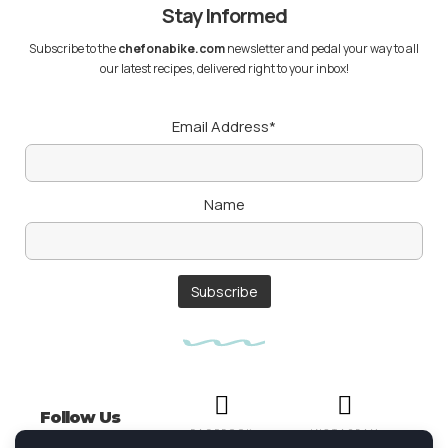
Stay Informed
Subscribe to the
chefonabike.com
newsletter and pedal your way to all
our latest recipes, delivered right to your inbox!
Email Address*
Name
Follow Us
FACEBOOK
INSTAGRAM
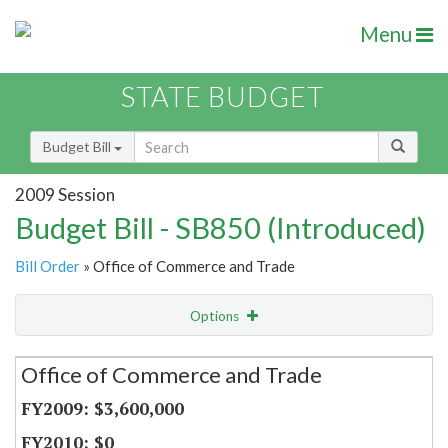
Menu
STATE BUDGET
Budget Bill
2009 Session
Budget Bill - SB850 (Introduced)
Bill Order
» Office of Commerce and Trade
Options
Secretariat
Office of Commerce and Trade
Item Lookup
$3,600,000
$0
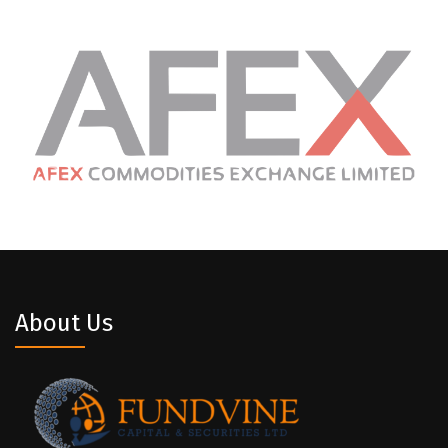
About Us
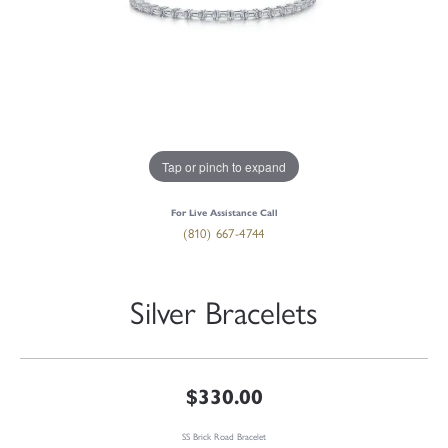
Tap or pinch to expand
For Live Assistance Call
(810) 667-4744
Silver Bracelets
$330.00
SS Brick Road Bracelet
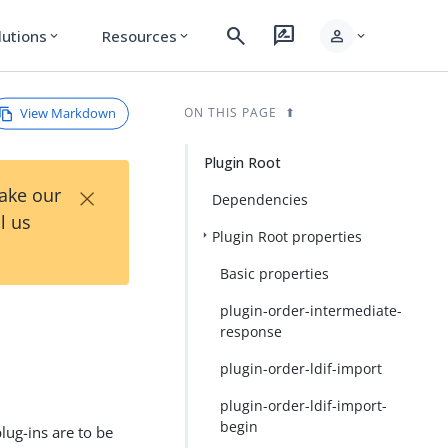
search
rate_review
person
lutions
Resources
expand_more
expand_more
expand_more
View Markdown
ON THIS PAGE
Plugin Root
×
Take our
Dependencies
l us
Plugin Root properties
Basic properties
plugin-order-intermediate-
response
plugin-order-ldif-import
plugin-order-ldif-import-
begin
plug-ins are to be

::::::

_Action item:_
Copy every line of the material above in which the word "Bill" appears.

_Answer section:_
Budget Bill
Budget Bill - SB850 (Introduced)
Bill Order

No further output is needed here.